Oliver was intoxicating. Clever, magnetic, self-assured. He told stories I’d never even heard in films. I hung on every word, every glance. And when he asked if I had a boyfriend, I—for no reason I understood—lied. Said I’d just ended things, that it was messy. His eyes lit up. That’s how our secret affair began. I thought it was a summer fling. But I fell in so deep I lost myself. He was everything Oliver wasn’t—older, worldly, enigmatic. He offered to take me to New York. And I… said yes. It felt like a fairy tale. I never even spoke to Oliver. While he was in lectures, I packed my things and left a note: *Sorry. It’s over. We’re on different paths now.*
In America, I dropped out of uni, abandoned everything. I worked odd jobs—babysitting, waitressing—just to stay close to him. He demanded perfection. Breakfast at the exact right time. Dinners he approved of. If I wore a plain dress, he’d scowl. If I gained or lost weight, he’d rage. And when he raged, he changed. Shouting, name-calling, once even locking me in until I squeezed into *that* dress. I stayed silent. Ashamed. Terrified. But after every storm came calm—gentleness, affection. I mistook it for love. Now I know it was sickness. Weakness.
When he turned 40, he wanted a child. A boy. Promised if I gave him a William—after his grandfather—he’d be the happiest man alive. But nothing happened. Nearly two years passed. When I suggested seeing a doctor, he exploded. The next day, he threw my things out the door and told me to disappear forever.
Tears, fear, loneliness—they swallowed me whole. I came back to England. Got a job at a corner shop, looked after my mum—she’d had a stroke. I thought nothing could be worse. Then, one day, pain twisted through me so badly I called an ambulance. The injection numbed it, but the doctor told me to come back for tests. I went. And nearly collapsed. The doctor was… Oliver.

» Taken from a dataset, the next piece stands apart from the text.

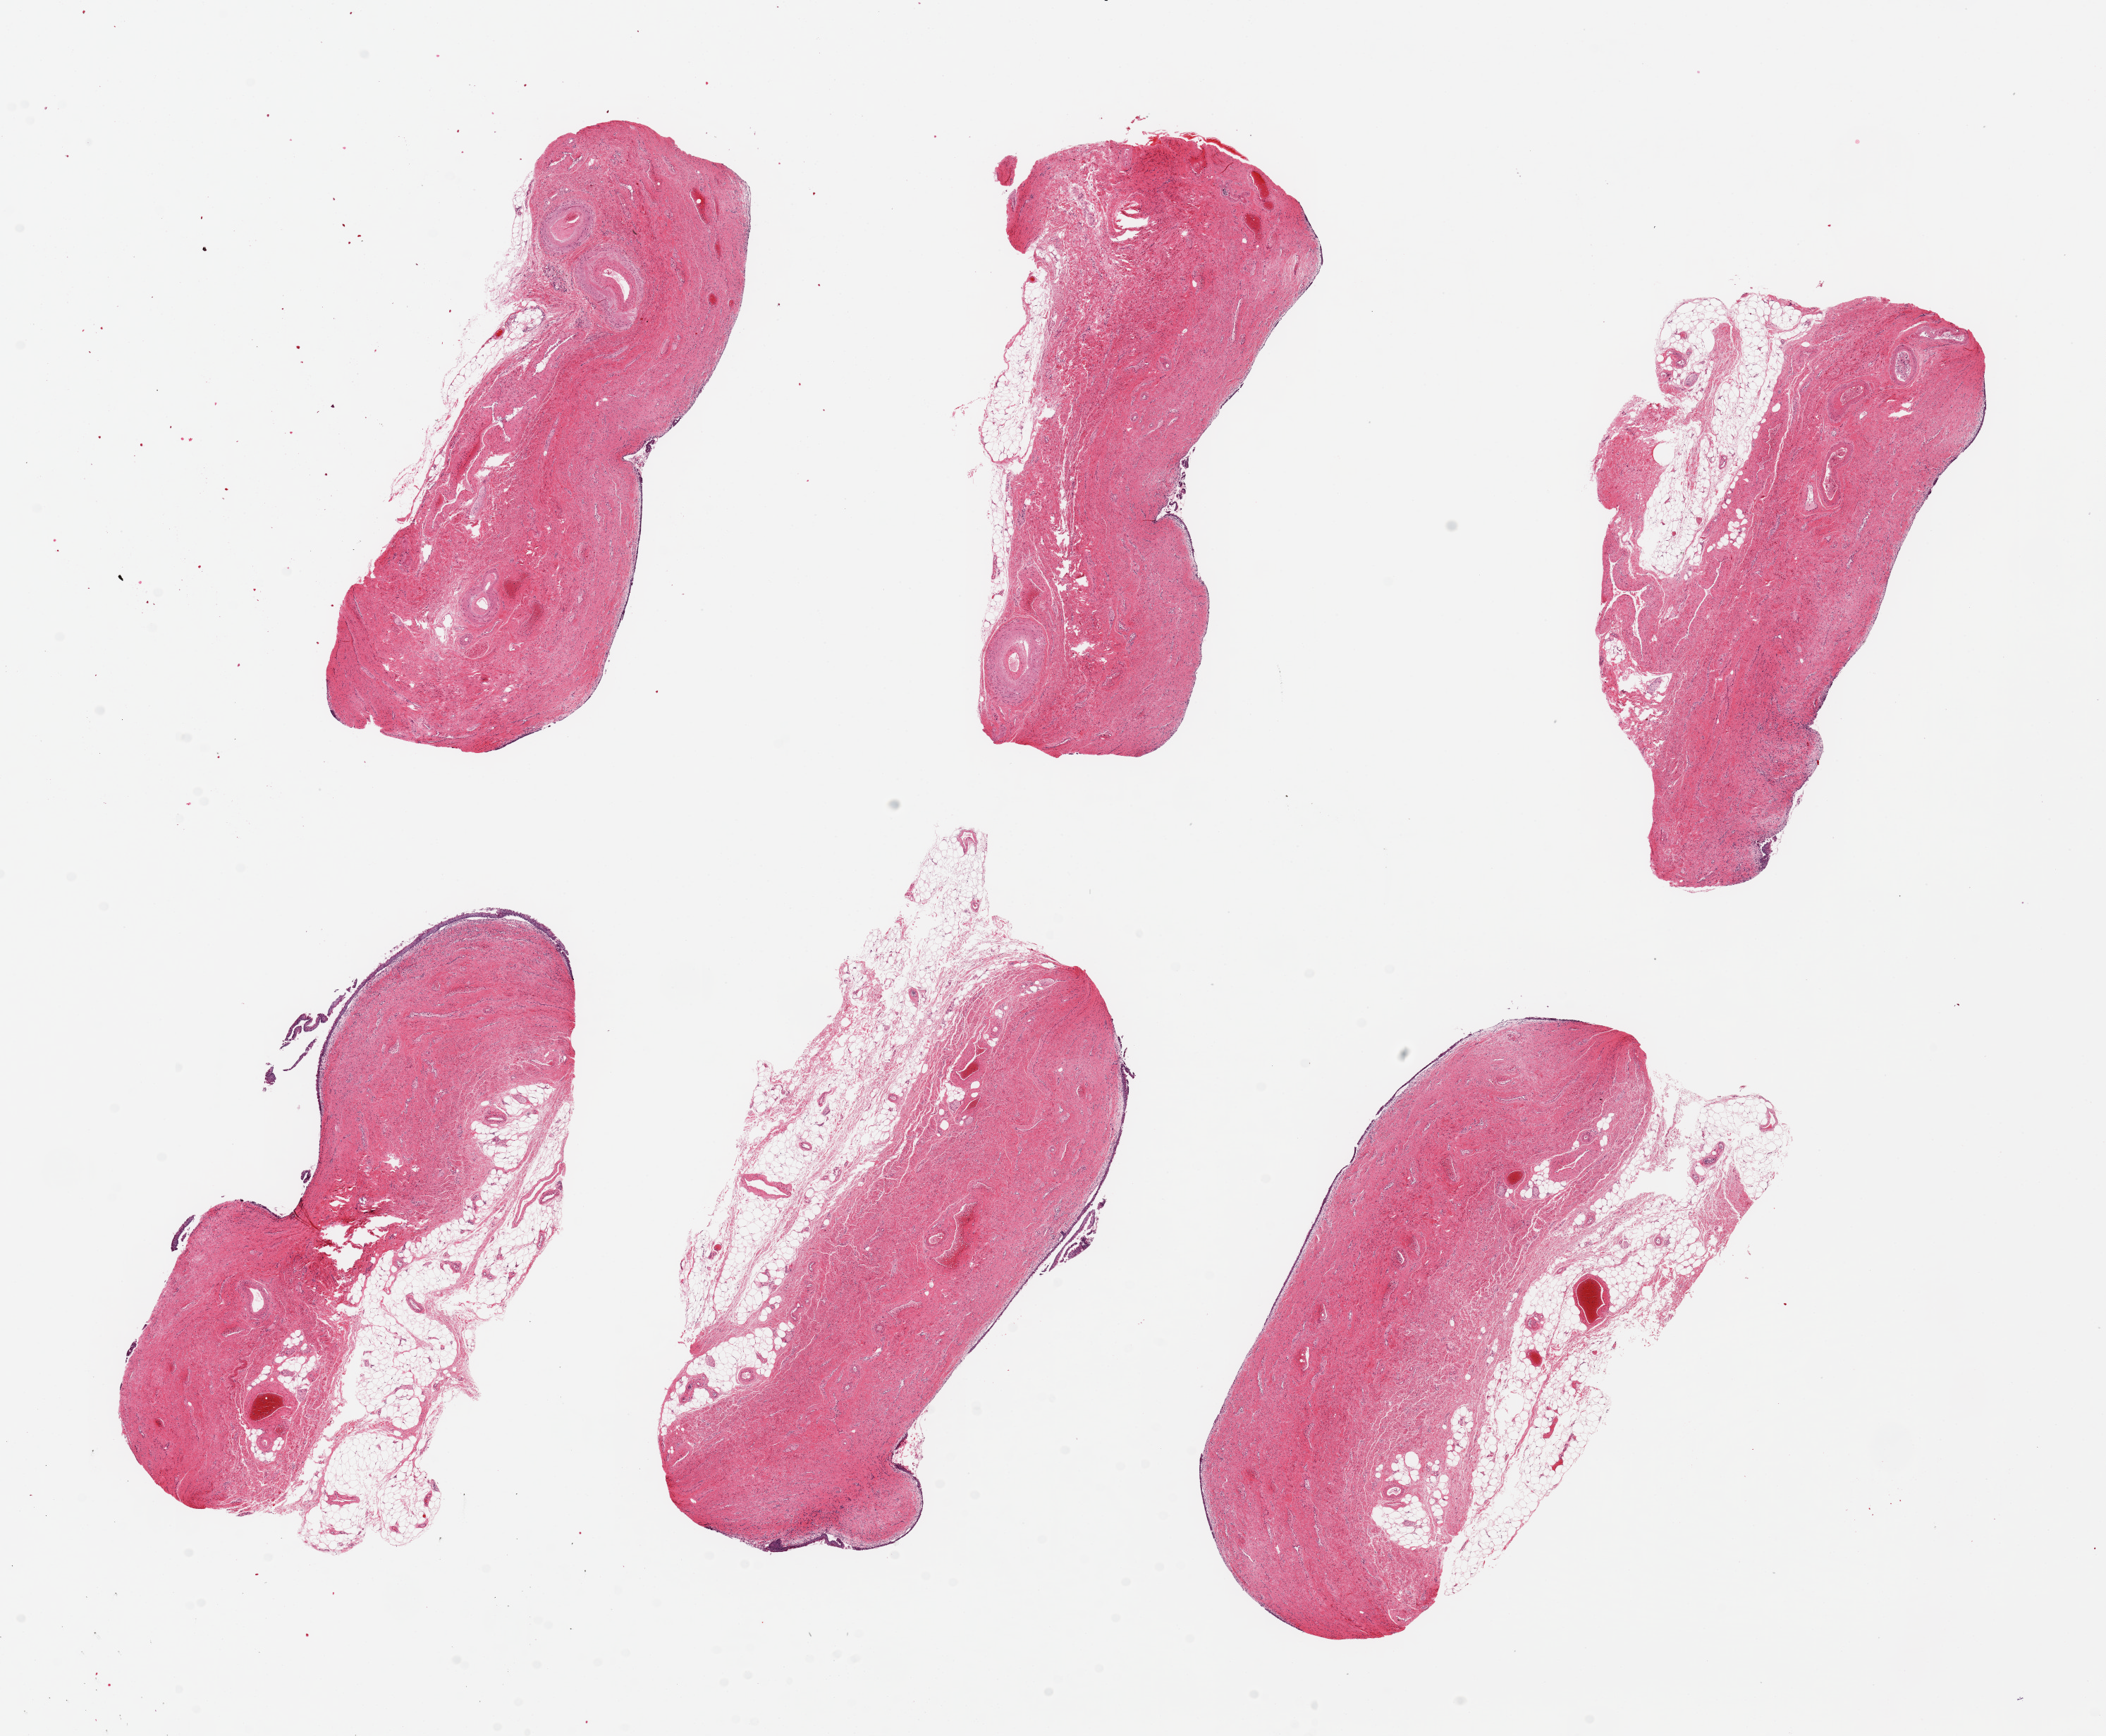
H&E whole-slide image — low-resolution overview of the scanned area, about 23.6 x 19.5 mm; PAXgene-fixed paraffin-embedded (PFPE) section; sampled site (target tissue): vagina; tissue donor sample.
* pathologist's review note for this sample: 6 pieces, up to 8x4mm; atrophic partially sloughed epithelium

He didn’t let on that he knew me. Just clinical. Exams, scans, ultrasound. Polite. Professional. Then, briskly, he said the pain might be gynecological, that I’d need further tests. A week later, I returned. He never mentioned the past, but offhandedly said, *I’ve got a wife now—another doctor—and a daughter, four years old.* A pang shot through me—not jealousy, but regret. Then, a wild impulse. I tried to kiss him. He stepped back gently. *We’re not together anymore. I’m your doctor. I have a family. Don’t forget that.*
That severed the last thread to my old life. But the worst was yet to come. He confirmed what I’d feared—infertility. Something we’d never even guessed with Oliver was now undeniable. I’d never have children. Never.
I lost everything—love, future, health, dreams. All I’d ever wanted was a white dress, a home, a happy family. Now all I can do is hope fate has something left for me. That life isn’t over. That I might still learn to be happy—even just a little.